Data supplied section start

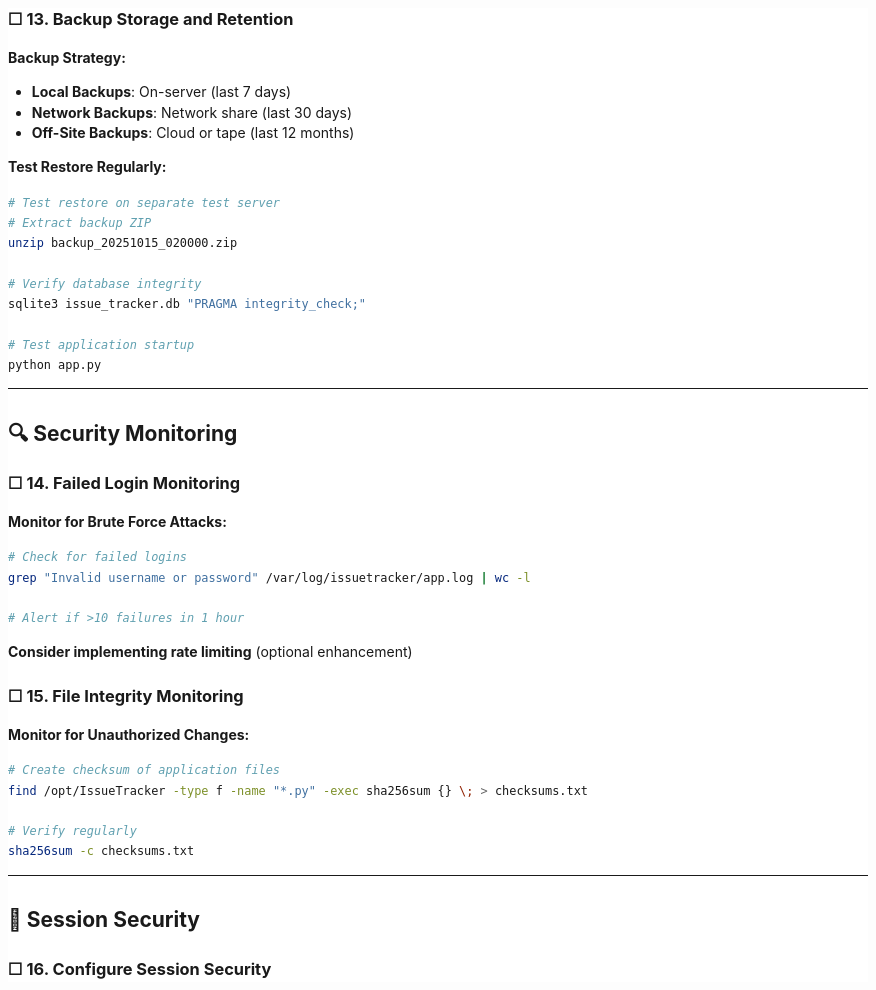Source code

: ### ☐ 13. Backup Storage and Retention

**Backup Strategy:**
- **Local Backups**: On-server (last 7 days)
- **Network Backups**: Network share (last 30 days)
- **Off-Site Backups**: Cloud or tape (last 12 months)

**Test Restore Regularly:**
```bash
# Test restore on separate test server
# Extract backup ZIP
unzip backup_20251015_020000.zip

# Verify database integrity
sqlite3 issue_tracker.db "PRAGMA integrity_check;"

# Test application startup
python app.py
```

---

## 🔍 Security Monitoring

### ☐ 14. Failed Login Monitoring

**Monitor for Brute Force Attacks:**
```bash
# Check for failed logins
grep "Invalid username or password" /var/log/issuetracker/app.log | wc -l

# Alert if >10 failures in 1 hour
```

**Consider implementing rate limiting** (optional enhancement)

### ☐ 15. File Integrity Monitoring

**Monitor for Unauthorized Changes:**
```bash
# Create checksum of application files
find /opt/IssueTracker -type f -name "*.py" -exec sha256sum {} \; > checksums.txt

# Verify regularly
sha256sum -c checksums.txt
```

---

## 📱 Session Security

### ☐ 16. Configure Session Security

Data supplied section end

Please print all of the records above exactly, omitting each picture.

(Task solution)
Source code

: ### ☐ 13. Backup Storage and Retention

**Backup Strategy:**
- **Local Backups**: On-server (last 7 days)
- **Network Backups**: Network share (last 30 days)
- **Off-Site Backups**: Cloud or tape (last 12 months)

**Test Restore Regularly:**
```bash
# Test restore on separate test server
# Extract backup ZIP
unzip backup_20251015_020000.zip

# Verify database integrity
sqlite3 issue_tracker.db "PRAGMA integrity_check;"

# Test application startup
python app.py
```

---

## 🔍 Security Monitoring

### ☐ 14. Failed Login Monitoring

**Monitor for Brute Force Attacks:**
```bash
# Check for failed logins
grep "Invalid username or password" /var/log/issuetracker/app.log | wc -l

# Alert if >10 failures in 1 hour
```

**Consider implementing rate limiting** (optional enhancement)

### ☐ 15. File Integrity Monitoring

**Monitor for Unauthorized Changes:**
```bash
# Create checksum of application files
find /opt/IssueTracker -type f -name "*.py" -exec sha256sum {} \; > checksums.txt

# Verify regularly
sha256sum -c checksums.txt
```

---

## 📱 Session Security

### ☐ 16. Configure Session Security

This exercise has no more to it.